**Excerpted data:**
- Opening Delimiter -

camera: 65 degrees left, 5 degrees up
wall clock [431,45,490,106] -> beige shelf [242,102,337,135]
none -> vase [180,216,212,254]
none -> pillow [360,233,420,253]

- Closing Delimiter -
- Opening Delimiter -

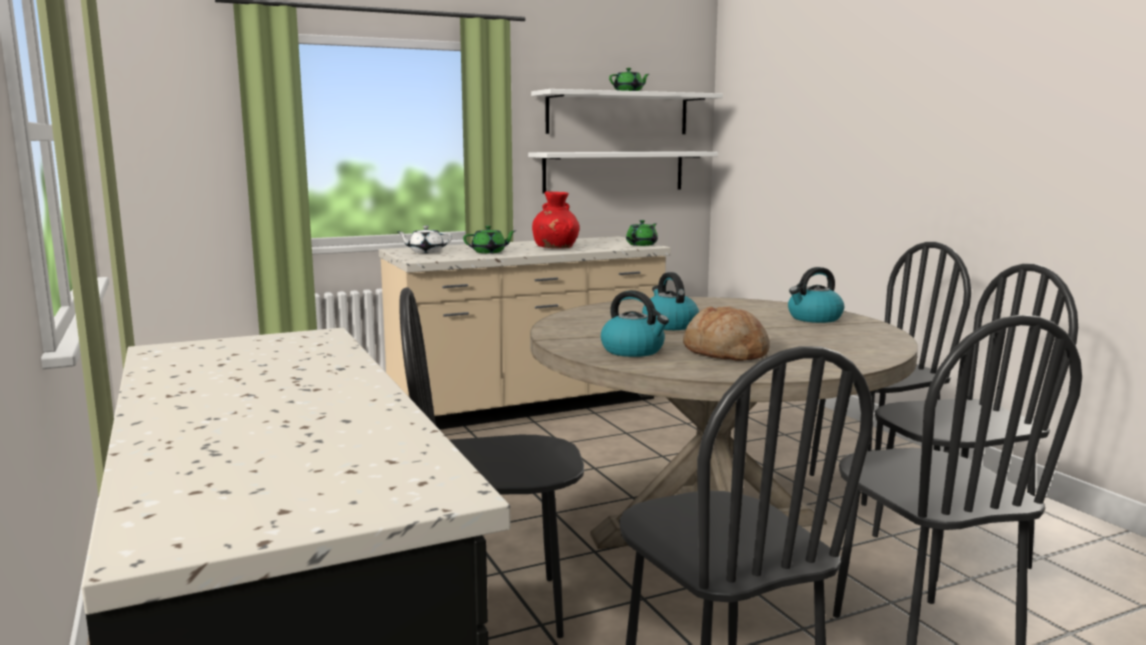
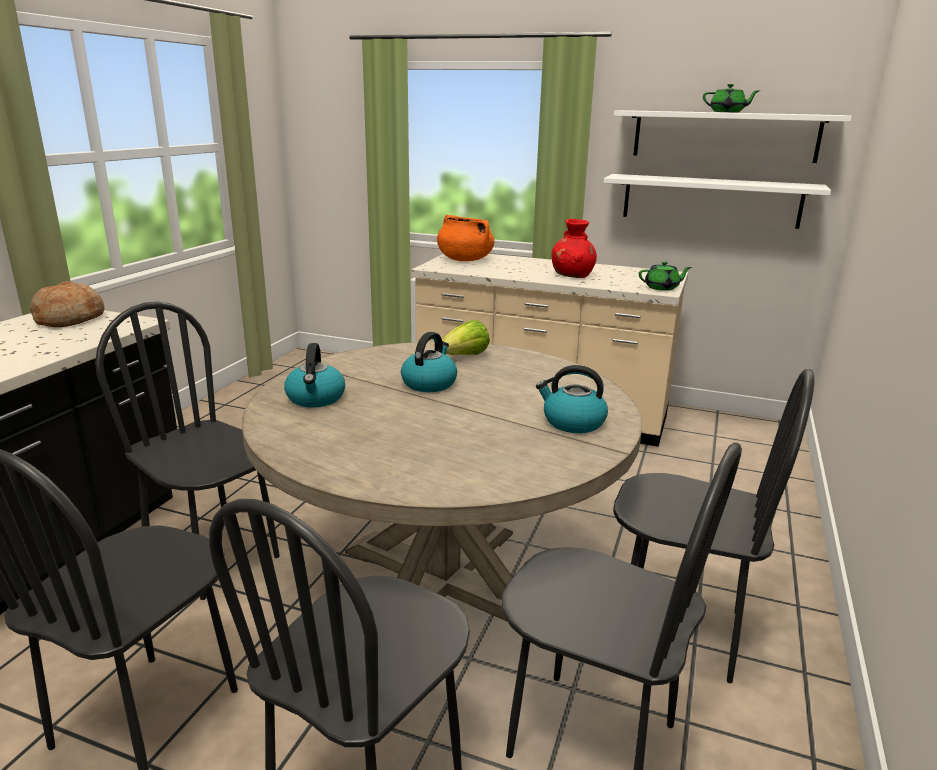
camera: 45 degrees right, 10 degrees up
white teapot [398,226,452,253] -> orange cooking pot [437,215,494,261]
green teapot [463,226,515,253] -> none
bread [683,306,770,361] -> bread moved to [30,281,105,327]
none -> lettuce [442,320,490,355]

- Closing Delimiter -

Given the records above, reproduce precisely and only the lines between the line holding "white teapot [398,226,452,253]" and the line holding "none -> lettuce [442,320,490,355]", inclusive.

white teapot [398,226,452,253] -> orange cooking pot [437,215,494,261]
green teapot [463,226,515,253] -> none
bread [683,306,770,361] -> bread moved to [30,281,105,327]
none -> lettuce [442,320,490,355]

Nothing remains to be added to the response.